Kohl’s Corp. on Tuesday reported fourth quarter net sales of $5 billion, a 3.9% decrease compared to the same period last year.
For the full 2025 fiscal year, the retailer reported net sales of $14.8 billion, a 4% decline. Comparable sales for the year fell 3.1%.
Net income for the fourth quarter reached $125 million, or $1.07 per diluted share. This compares to $48 million, or $0.43 per diluted share, in the prior year.
“We are ending 2025 in a stronger position than we started, with important work still ahead of us,” Michael J. Bender, Kohl’s chief executive officer, said in a statement. “Over the past year, our efforts have been focused on resetting our foundation.

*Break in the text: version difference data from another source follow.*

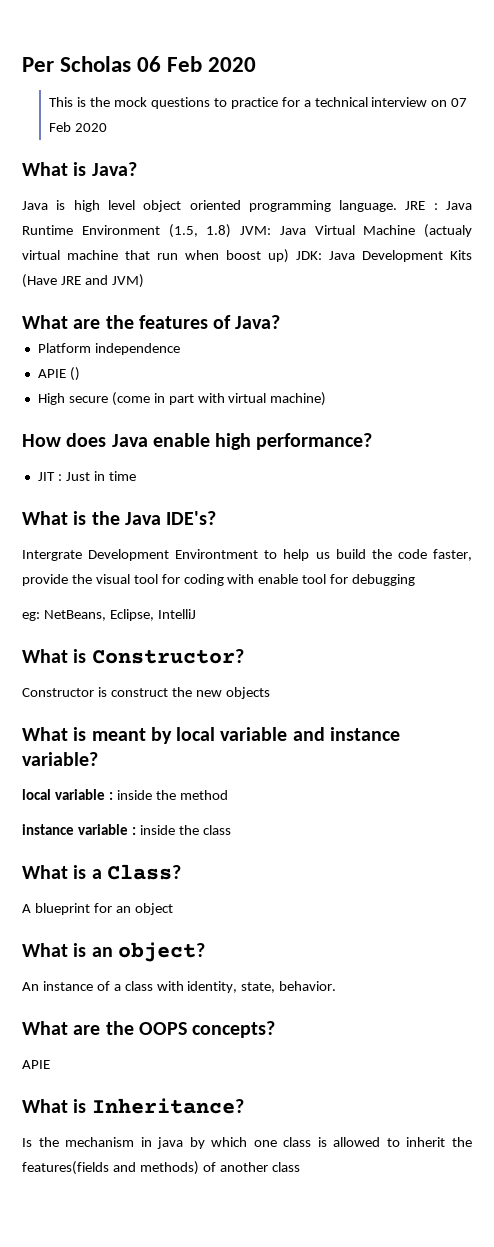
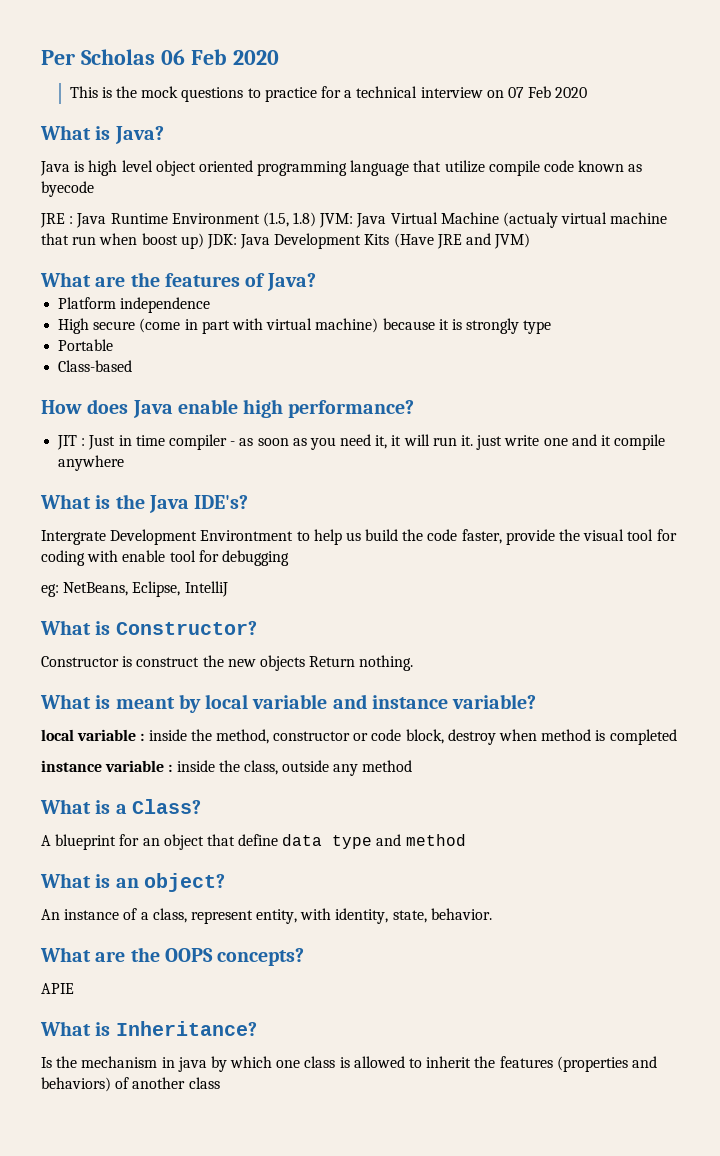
[339,200,398,212] language. -> [350,160,643,176] [41,181,94,197] language that utilize compile code known as byecode //
[37,367,80,381] // APIE () -> (211, 305) none
(327, 399) none -> [382,318,552,334] [58,339,114,351] [58,360,133,372] because it is strongly type // Portable // Class-based
(136, 476) none -> [168,434,666,450] [58,455,125,471] compiler - as soon as you need it, it will run it. just write one and it compile anywhere
(270, 693) none -> [309,655,414,671] Return nothing.
[179,790,228,800] method -> [215,729,677,745] method, constructor or code block, destroy when method is completed
[202,825,231,835] class -> [243,760,413,776] class, outside any method
(173, 909) none -> [206,834,466,849] that define data type and method
[124,981,153,991] class -> [152,908,298,924] class, represent entity,
[22,1161,199,1175] features(fields and methods) -> [499,1056,657,1072] [41,1077,111,1092] features (properties and behaviors)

This focus is intended to stabilize the business and strengthen our operational ability to build for a stronger future.”
Bender noted that while the fourth quarter topline was softer than expected, the company managed the business with discipline and improved earnings.
Kohl’s reported that inventory at the end of the year was $2.7 billion, representing a 7% decrease year over year. Cash flow provided by operating activities for the fiscal year was $1.4 billion, up from $648 million in 2024.

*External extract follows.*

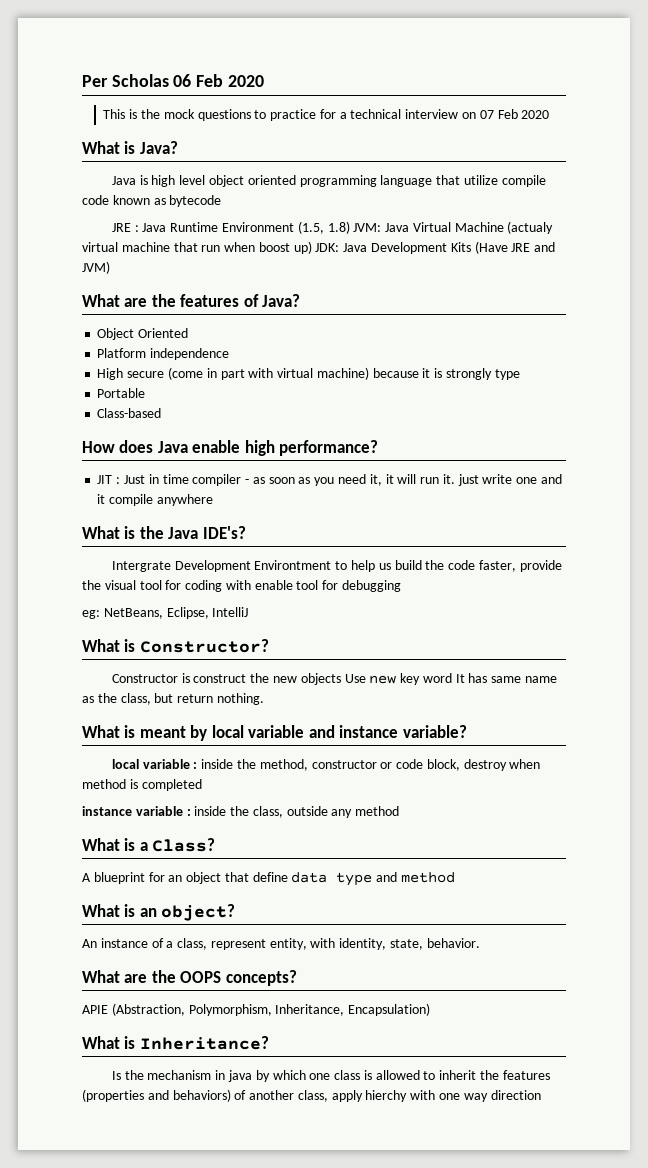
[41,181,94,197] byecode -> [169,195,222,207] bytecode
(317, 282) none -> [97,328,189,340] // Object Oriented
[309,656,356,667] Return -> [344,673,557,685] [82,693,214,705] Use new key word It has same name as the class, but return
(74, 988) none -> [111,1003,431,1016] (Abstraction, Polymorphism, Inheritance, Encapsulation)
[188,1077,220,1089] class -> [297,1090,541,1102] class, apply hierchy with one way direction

The company also recognized a gain of $129 million during the fiscal year from a credit card interchange fee lawsuit settlement.

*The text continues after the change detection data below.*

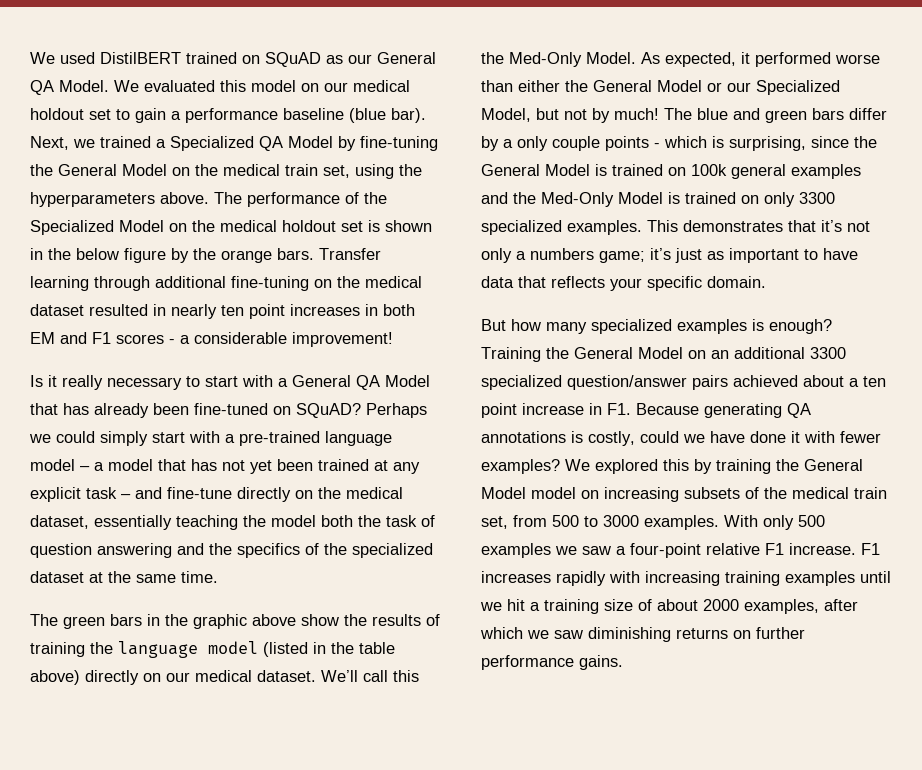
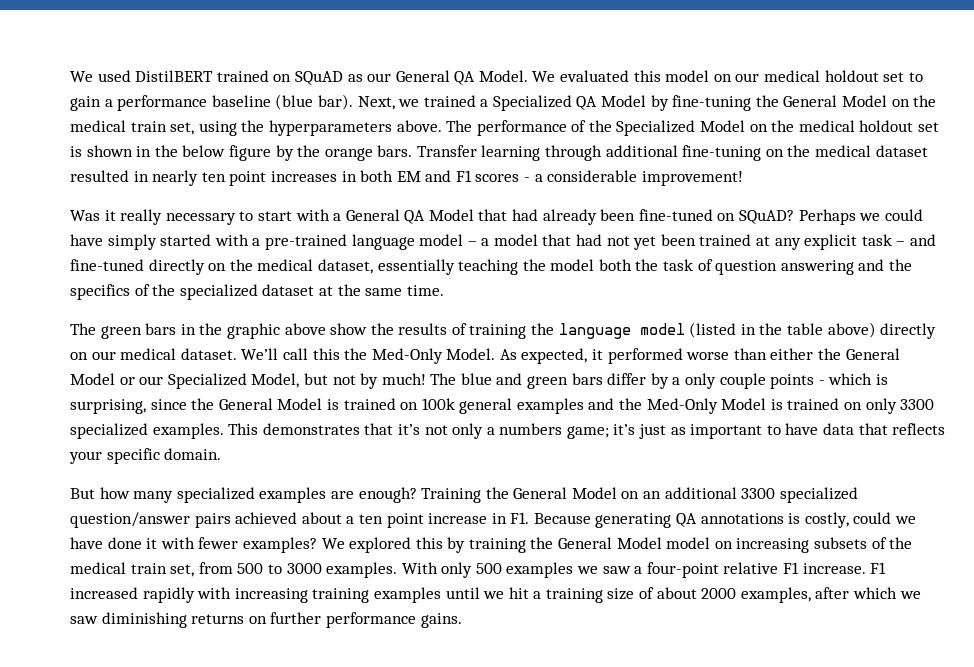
[30,375,43,387] Is -> [70,210,100,221] Was
[63,403,89,415] has -> [512,209,539,221] had
[100,431,185,446] simply start -> [70,234,212,250] have simply started
[191,459,217,471] has -> [576,234,603,246] had
[167,487,232,499] fine-tune -> [70,259,144,271] fine-tuned
[752,319,764,331] is -> [330,491,354,499] are
[481,571,551,583] increases -> [70,587,138,599] increased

Looking ahead to 2026, Kohl’s expects net sales and comparable sales to range from a 2% decrease to flat. The company introduced a fiscal year 2026 outlook for adjusted diluted earnings per share in the range of $1.00 to $1.60.
“In 2026, we are committed to further strengthening our foundation by addressing operational opportunities, building on our strengths, and modernizing our processes,” Bender said.
The Kohl’s board of directors declared a quarterly cash dividend of $0.125 per share, payable on April 1 to shareholders of record as of March 18.